▶ SOURCE
JIRA jira@apache.org
In reply to this post by JIRA jira@apache.org
    [ http://issues.apache.org/jira/browse/LUCENE-701?page=comments#action_12446638 ]
           
Ning Li commented on LUCENE-701:
--------------------------------

Can the following scenario happen with lock-less commits?

1 A reader reads segments.1, which says the index contains seg_1.
2 A writer writes segments.2, which says the index now contains seg_2, and deletes seg_1.
3 The reader tries to load seg_1 and fails.


> Lock-less commits
> -----------------
>
>                 Key: LUCENE-701
>                 URL: http://issues.apache.org/jira/browse/LUCENE-701
>             Project: Lucene - Java
>          Issue Type: Improvement
>          Components: Index
>    Affects Versions: 2.1
>            Reporter: Michael McCandless
>         Assigned To: Michael McCandless
>            Priority: Minor
>         Attachments: index.prelockless.cfs.zip, index.prelockless.nocfs.zip, lockless-commits-patch.txt
>
>
> This is a patch based on discussion a while back on lucene-dev:
>     http://mail-archives.apache.org/mod_mbox/lucene-java-dev/200608.mbox/%3c44E5B16D.4010805@...%3e
> The approach is a small modification over the original discussion (see
> Retry Logic below).  It works correctly in all my cross-machine test
> case, but I want to open it up for feedback, testing by
> users/developers in more diverse environments, etc.
> This is a small change to how lucene stores its index that enables
> elimination of the commit lock entirely.  The write lock still
> remains.
> Of the two, the commit lock has been more troublesome for users since
> it typically serves an active role in production.  Whereas the write
> lock is usually more of a design check to make sure you only have one
> writer against the index at a time.
> The basic idea is that filenames are never reused ("write once"),
> meaning, a writer never writes to a file that a reader may be reading
> (there is one exception: the segments.gen file; see "RETRY LOGIC"

▶ RECORDS PROVIDED
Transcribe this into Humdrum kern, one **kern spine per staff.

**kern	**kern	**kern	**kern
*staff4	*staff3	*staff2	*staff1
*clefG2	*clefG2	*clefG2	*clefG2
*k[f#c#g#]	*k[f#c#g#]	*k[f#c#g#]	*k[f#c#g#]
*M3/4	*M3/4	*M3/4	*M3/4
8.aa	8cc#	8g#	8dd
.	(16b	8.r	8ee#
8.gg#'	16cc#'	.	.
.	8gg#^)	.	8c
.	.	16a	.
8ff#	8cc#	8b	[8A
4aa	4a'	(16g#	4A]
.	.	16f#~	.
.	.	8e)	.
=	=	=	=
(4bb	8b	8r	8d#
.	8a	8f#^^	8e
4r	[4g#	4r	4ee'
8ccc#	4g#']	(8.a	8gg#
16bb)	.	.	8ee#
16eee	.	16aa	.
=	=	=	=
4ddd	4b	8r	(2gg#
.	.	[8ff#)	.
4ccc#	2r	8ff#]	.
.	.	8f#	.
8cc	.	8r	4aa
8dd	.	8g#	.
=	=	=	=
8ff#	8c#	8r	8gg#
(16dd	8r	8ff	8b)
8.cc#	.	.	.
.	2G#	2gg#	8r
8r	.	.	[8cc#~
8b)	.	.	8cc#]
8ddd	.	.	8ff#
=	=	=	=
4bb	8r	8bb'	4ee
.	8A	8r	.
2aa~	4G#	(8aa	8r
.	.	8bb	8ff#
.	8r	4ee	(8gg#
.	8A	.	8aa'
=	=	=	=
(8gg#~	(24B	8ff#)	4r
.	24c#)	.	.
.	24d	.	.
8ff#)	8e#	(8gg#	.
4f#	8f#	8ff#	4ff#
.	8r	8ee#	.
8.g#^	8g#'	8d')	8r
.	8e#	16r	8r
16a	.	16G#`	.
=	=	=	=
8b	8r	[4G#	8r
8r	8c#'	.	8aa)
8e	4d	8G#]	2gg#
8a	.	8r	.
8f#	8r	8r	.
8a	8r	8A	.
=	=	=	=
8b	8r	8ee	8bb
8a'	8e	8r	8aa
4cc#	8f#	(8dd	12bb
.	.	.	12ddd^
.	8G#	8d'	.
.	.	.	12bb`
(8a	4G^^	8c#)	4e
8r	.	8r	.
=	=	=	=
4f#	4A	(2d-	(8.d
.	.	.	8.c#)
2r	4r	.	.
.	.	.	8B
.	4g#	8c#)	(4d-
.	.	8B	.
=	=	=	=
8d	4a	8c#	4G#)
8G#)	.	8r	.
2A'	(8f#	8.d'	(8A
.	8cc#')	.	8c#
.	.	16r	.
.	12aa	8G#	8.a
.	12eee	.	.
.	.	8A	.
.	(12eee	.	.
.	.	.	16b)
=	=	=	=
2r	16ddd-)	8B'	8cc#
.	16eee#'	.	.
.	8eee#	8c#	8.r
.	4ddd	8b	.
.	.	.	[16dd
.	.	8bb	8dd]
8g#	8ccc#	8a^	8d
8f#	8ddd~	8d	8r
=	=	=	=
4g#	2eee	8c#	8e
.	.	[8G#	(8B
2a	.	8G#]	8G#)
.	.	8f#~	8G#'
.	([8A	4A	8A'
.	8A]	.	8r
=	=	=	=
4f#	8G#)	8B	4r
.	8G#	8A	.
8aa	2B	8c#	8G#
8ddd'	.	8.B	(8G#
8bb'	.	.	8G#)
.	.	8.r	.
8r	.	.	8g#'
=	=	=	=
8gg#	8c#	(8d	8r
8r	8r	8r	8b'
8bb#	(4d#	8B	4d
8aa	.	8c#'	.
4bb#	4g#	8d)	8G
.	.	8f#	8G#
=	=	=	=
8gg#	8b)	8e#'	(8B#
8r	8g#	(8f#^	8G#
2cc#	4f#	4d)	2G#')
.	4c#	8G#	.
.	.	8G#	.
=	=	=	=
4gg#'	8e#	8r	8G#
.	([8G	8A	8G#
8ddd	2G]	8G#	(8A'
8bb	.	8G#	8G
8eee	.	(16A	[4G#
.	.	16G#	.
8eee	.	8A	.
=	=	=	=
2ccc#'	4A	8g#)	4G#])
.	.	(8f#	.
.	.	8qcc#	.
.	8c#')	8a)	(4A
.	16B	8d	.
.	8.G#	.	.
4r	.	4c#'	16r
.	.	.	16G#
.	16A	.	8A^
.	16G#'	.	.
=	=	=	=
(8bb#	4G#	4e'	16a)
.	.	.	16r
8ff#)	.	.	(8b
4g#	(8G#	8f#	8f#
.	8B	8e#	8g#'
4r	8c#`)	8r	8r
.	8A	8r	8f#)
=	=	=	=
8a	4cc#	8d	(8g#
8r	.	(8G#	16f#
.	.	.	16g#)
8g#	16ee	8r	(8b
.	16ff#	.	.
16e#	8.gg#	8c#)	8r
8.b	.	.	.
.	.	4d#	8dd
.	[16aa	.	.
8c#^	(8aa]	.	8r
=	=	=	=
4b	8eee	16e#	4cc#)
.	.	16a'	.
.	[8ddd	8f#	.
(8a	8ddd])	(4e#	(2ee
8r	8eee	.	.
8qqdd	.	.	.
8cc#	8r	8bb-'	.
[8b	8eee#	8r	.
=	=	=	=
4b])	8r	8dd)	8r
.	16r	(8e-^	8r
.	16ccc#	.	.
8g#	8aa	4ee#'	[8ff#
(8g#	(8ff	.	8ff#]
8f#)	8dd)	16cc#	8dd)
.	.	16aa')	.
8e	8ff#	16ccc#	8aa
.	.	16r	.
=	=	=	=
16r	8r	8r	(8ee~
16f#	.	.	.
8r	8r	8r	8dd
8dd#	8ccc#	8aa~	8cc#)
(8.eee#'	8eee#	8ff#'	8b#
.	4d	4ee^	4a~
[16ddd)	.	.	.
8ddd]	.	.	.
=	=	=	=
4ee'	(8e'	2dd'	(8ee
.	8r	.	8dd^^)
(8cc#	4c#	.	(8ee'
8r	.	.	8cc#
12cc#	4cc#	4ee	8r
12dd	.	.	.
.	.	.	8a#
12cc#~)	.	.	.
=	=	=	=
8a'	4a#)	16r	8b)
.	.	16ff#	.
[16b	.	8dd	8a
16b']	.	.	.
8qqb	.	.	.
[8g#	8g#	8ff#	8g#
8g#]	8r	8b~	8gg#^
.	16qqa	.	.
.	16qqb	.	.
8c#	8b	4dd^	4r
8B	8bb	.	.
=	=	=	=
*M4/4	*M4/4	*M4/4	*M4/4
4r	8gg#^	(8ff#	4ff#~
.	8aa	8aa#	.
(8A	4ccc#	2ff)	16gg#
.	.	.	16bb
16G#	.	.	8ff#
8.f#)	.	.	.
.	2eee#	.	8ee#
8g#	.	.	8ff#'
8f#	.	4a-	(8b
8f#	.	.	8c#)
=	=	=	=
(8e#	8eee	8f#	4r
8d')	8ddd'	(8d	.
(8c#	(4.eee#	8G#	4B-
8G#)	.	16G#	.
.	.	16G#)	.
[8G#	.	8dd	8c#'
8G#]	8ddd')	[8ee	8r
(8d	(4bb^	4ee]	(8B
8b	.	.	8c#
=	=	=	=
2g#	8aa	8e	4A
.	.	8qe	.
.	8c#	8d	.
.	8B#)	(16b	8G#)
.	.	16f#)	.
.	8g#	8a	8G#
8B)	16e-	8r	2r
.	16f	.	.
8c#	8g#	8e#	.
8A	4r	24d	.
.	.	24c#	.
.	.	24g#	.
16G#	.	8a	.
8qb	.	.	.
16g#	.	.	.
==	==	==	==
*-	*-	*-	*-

▶ WORK REQUIRED
According to the Lucene lock-less commits thread, which lock still remains after the change?

▶ FULL ANSWER
The write lock